21st – 25th March, open daily 12 – 6pm
Private view 23rd March, 6 – 9pm
Fitzrovia Gallery is delighted to host Backscatter, an exhibition of works by Camberwell College of Arts students Matt Graysmith and Oliver Wade. On view are a selection of figurative painting created over the last two years by Graysmith and a series of unique silver gelatine hand prints by Wade. The exhibition has been brought together and is presented by the artists.

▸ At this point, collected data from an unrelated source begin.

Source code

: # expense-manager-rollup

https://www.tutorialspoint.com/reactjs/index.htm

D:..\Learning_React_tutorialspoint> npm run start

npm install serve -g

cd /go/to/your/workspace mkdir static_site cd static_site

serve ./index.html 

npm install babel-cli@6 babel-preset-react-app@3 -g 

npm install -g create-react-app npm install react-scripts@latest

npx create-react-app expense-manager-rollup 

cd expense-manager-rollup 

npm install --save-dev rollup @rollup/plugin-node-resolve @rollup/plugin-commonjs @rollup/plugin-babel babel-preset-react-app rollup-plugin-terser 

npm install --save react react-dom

One painter and one photographer in their formative stages, this is an exhibition about friendship and relationships with our own past and present. In physics, ‘backscatter is the reflection of waves, signals and particles back to the direction from which they came’ (Wikipedia!). In these creative practices, backscatter is the reflection of personal memories onto new conversations, insights, and sensations. In two very different approaches to image making, Graysmith and Wade seek to recontextualise Britain and their relation to the land. In BACKSCATTER, the psychogeography of its culture with all its eccentricities runs like an open-ended theme, observed without further comment. The results are undoubtedly romantic and often melancholic.
Graysmith truly explores paint, treating it as clay as he moulds his pictures. Anyone familiar with Graysmith’s practice will have seen it solidify around an aesthetics inspired by folklore. Domestic interiors with figures rendered from awkward perspectives and framed by aphorisms have equal airs of innocence and scepticism. The paintings chart a collapse of faith into a greater sense of individualism, reflecting the artist’s upbringing in a religious environment. He presents us with messages such as ‘I have no reason to love you’ and ‘Jesus loves you but I am his favourite’. Amongst the work on show is also Pottery Canal, Raining, a departure from his narrative paintings with a monochrome background in muted yellow that extends across the frame and an inserted portrait in a painterly blue brushwork. Iconographic in its format, the painting is telling of Graysmith’s influences and concerns.
Wade’s photographs documenting vistas of urban landscapes and compromised cultural symbols reflect these interests. Architecture, religious iconography, and mundane objects form a language based in the postmodernist tradition of recycling ideas through a contemporary lens. Perspective, as in Graysmith’s painting, is often from an angle with the resulting image cropped in an uncelebratory manner. The subject is always obscure, as shown for example by a Madonna integrated into modern architecture or a feeble if heroic defense SAVE OUR COURTS woven into the net of a goal. These are observations of places with little or no reassurance. Shot on a 35 mm camera and realised as silver gelatin prints, these are unique works with surface tactility and a painterly presence.